Wednesday, February 29, 2012

short note on GDP data............29 FEB 2012

It is time to shift focus to growth............

The release of GDP data for Q3 at 6.1% is sending strong negative signals into the ecoomy. This number is sharply down on sequential basis with Q2 print at 6.9%. It is across-the-board under performance with growth in manufacturing sector dismal at 0.4%. It will now be very difficult to meet the FY12 growth target of 6.9%. Over all, FY12 will end with lower than budgeted growth target and higher than budgeted fiscal deficit target.

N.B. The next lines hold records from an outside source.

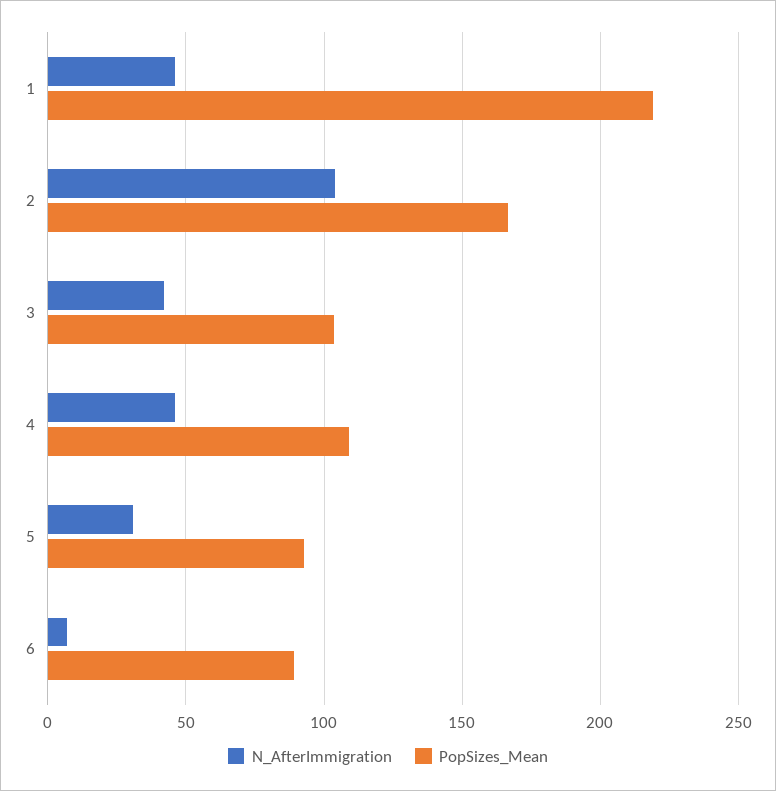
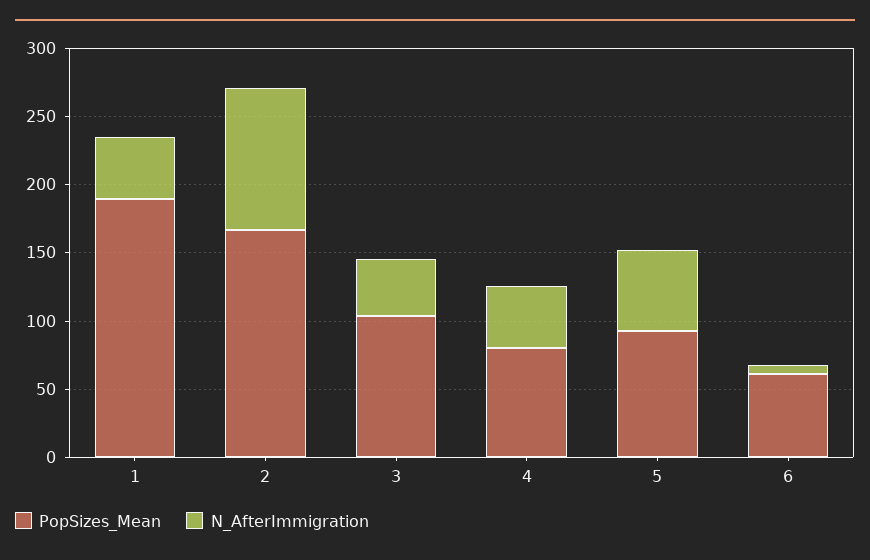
PopSizes_Mean, 1: 220 -> 190
PopSizes_Mean, 4: 110 -> 80
N_AfterImmigration, 5: 30 -> 60
PopSizes_Mean, 6: 90 -> 60

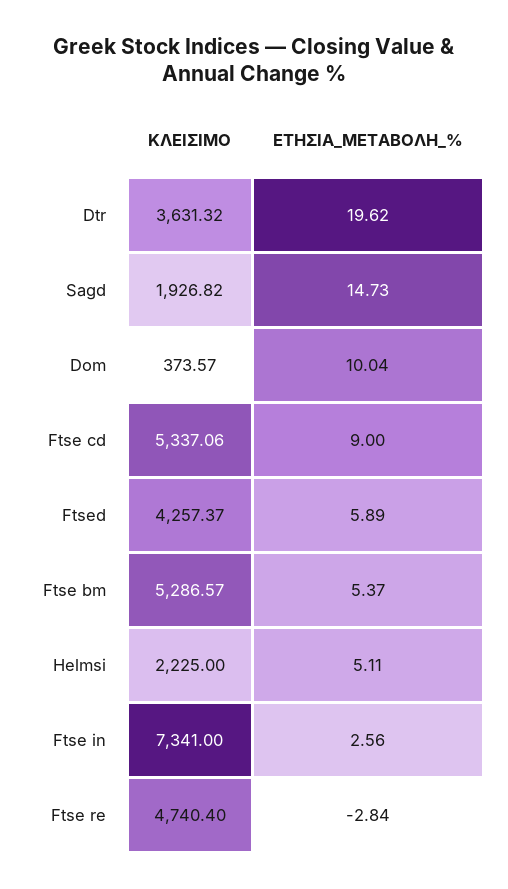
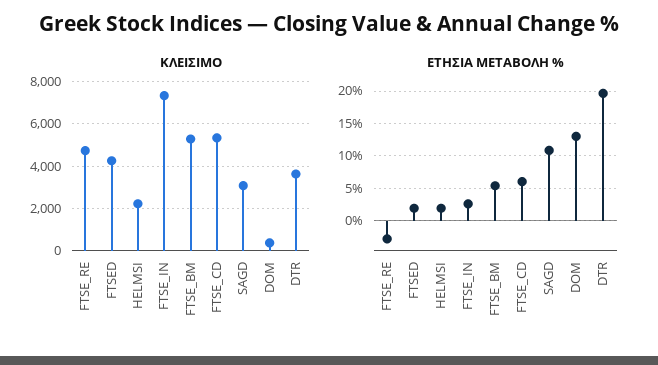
ΚΛΕΙΣΙΜΟ, Sagd: 1926.82 -> 3000
ΕΤΗΣΙΑ_ΜΕΤΑΒΟΛΗ_%, Sagd: 14.73 -> 11
ΕΤΗΣΙΑ_ΜΕΤΑΒΟΛΗ_%, Dom: 10.04 -> 13
ΕΤΗΣΙΑ_ΜΕΤΑΒΟΛΗ_%, Ftse cd: 9 -> 6
ΕΤΗΣΙΑ_ΜΕΤΑΒΟΛΗ_%, Ftsed: 5.89 -> 2
ΕΤΗΣΙΑ_ΜΕΤΑΒΟΛΗ_%, Helmsi: 5.11 -> 2

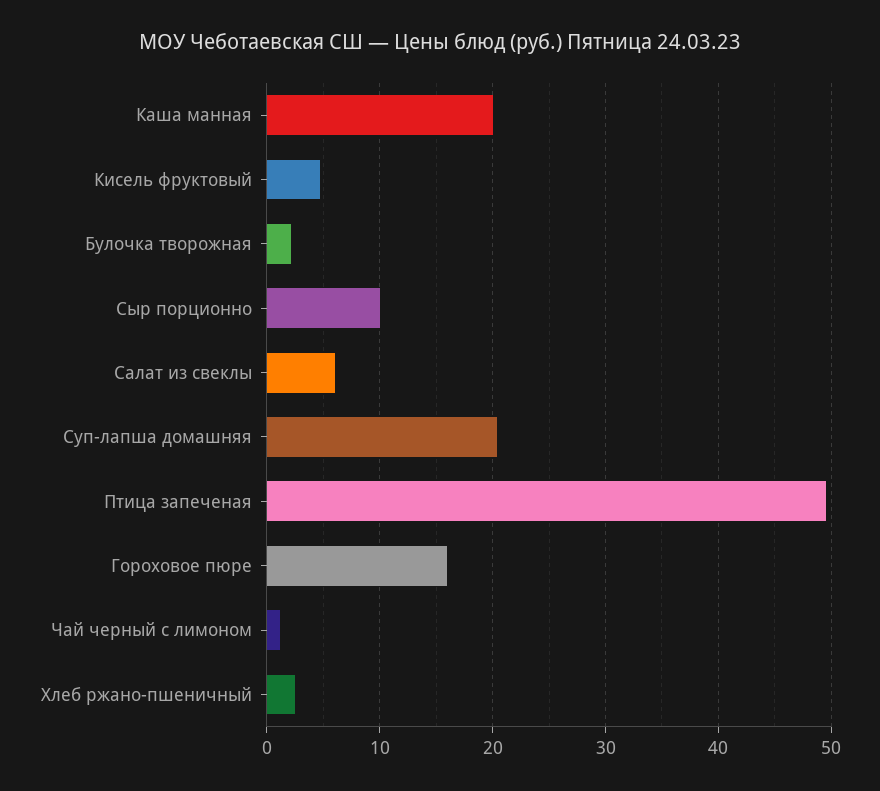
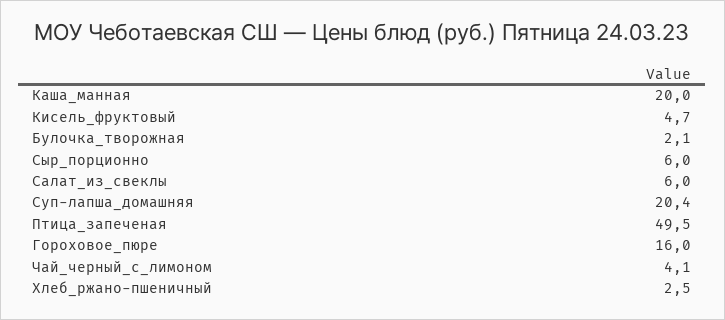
Сыр порционно: 10 -> 6
Чай черный с лимоном: 1 -> 4.1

It is time for the Government and RBI to come together to execute the rescue act soon. RBI is prepared for shift into growth supportive monetary stance subject to stability in rupee and crude oil price. Now, risk of rupee weakness is not in the radar while extended rally in crude oil is not ruled out.

Now, growth-inflation dynamics is mixed. The risk of downtrend in growth momentum into 6.5% in FY13 is much higher than uptrend in headline inflation over 7%. Therefore, the monetary policy stance has to shift from anti-inflation to pro-growth aggressively; not through baby-steps approach.

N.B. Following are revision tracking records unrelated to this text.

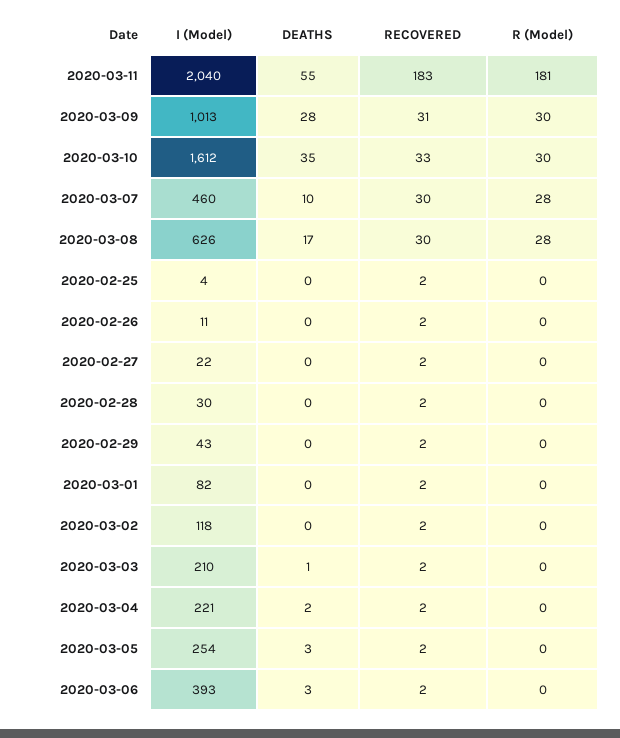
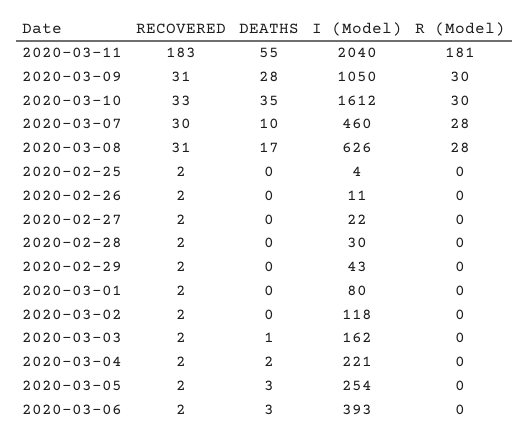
I (Model), 2020-03-09: 1013 -> 1050
RECOVERED, 2020-03-08: 30 -> 31
I (Model), 2020-03-01: 82 -> 80
I (Model), 2020-03-03: 210 -> 162

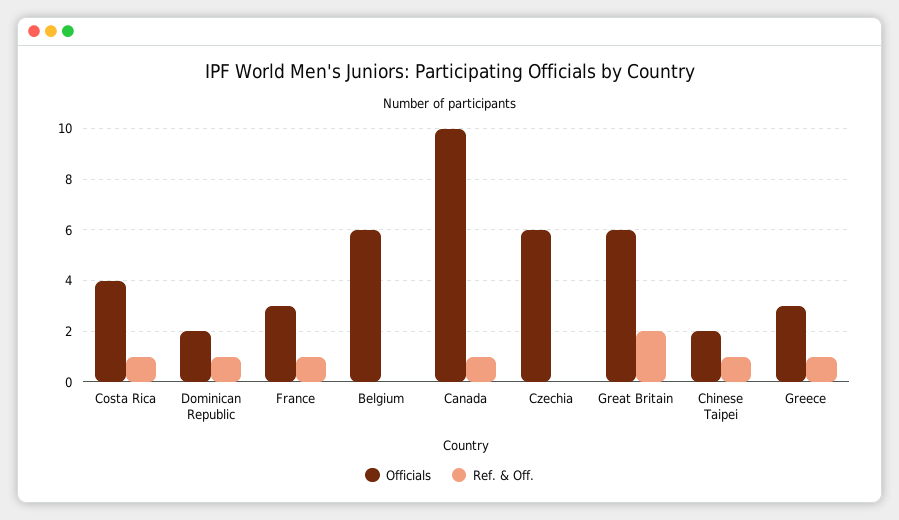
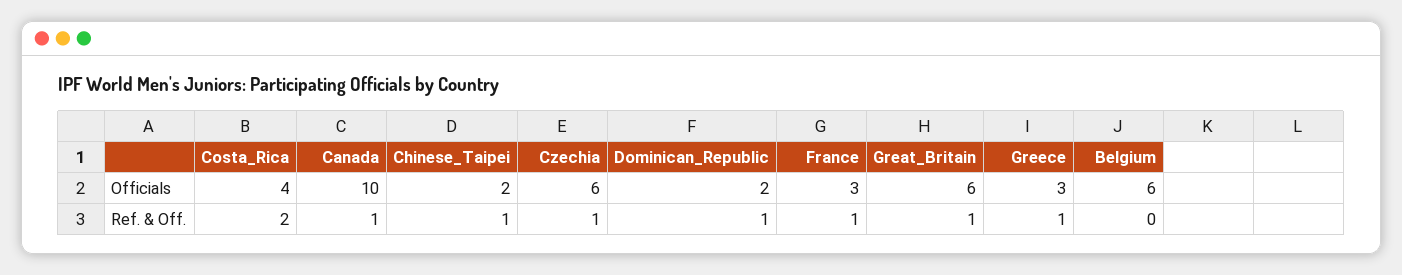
Ref. & Off., Costa Rica: 1 -> 2
Ref. & Off., Czechia: 0 -> 1
Ref. & Off., Great Britain: 2 -> 1

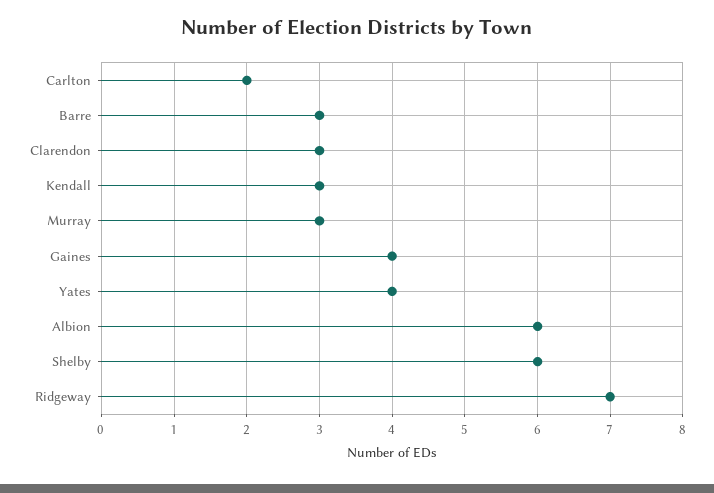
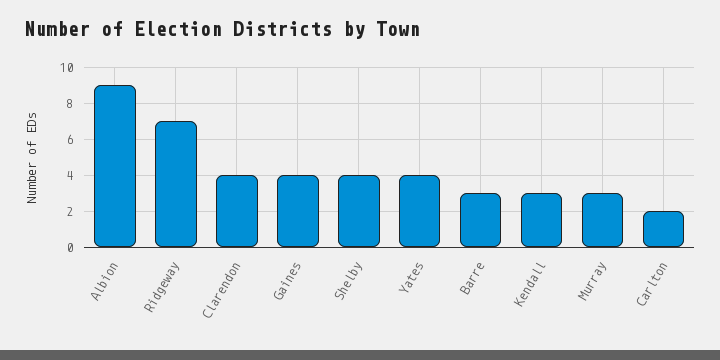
Clarendon: 3 -> 4
Albion: 6 -> 9
Shelby: 6 -> 4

It is possible that we might see 25-50 bps rate cut along with 50 bps CRR cut on 15th March subject to NYMEX crude trading below 110.

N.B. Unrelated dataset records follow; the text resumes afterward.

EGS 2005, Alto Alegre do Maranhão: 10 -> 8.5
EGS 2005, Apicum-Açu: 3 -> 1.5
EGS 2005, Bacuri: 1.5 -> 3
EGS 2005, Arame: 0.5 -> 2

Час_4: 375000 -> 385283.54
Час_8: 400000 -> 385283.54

What is the expectation in bond yields in the short term? The first pit stop will be for 1 and 10Y yield to meet around 8%; thus squeezing the negative spread to par. The next pit stop will be downtrend in 1Y yield into 7.75% while 10Y bond yield stays steady around 8%; to build tenor spread of 25 bps. The final pit stop for FY13 will be for stability in 1Y yield around 7.5% and 10Y bond yield around 8%; to build 50 bps tenor spread.

The strategy therefore is to stay invested in 10Y bond on weakness into 8.25-8.35% and not to chase extended gains into 8.05-7.95%. It is also good to stay received in 1Y OIS at 8.20-8.30% and play end-to-end in 5Y at 7.10-7.45% (allowing extension into 7.0-7.55%).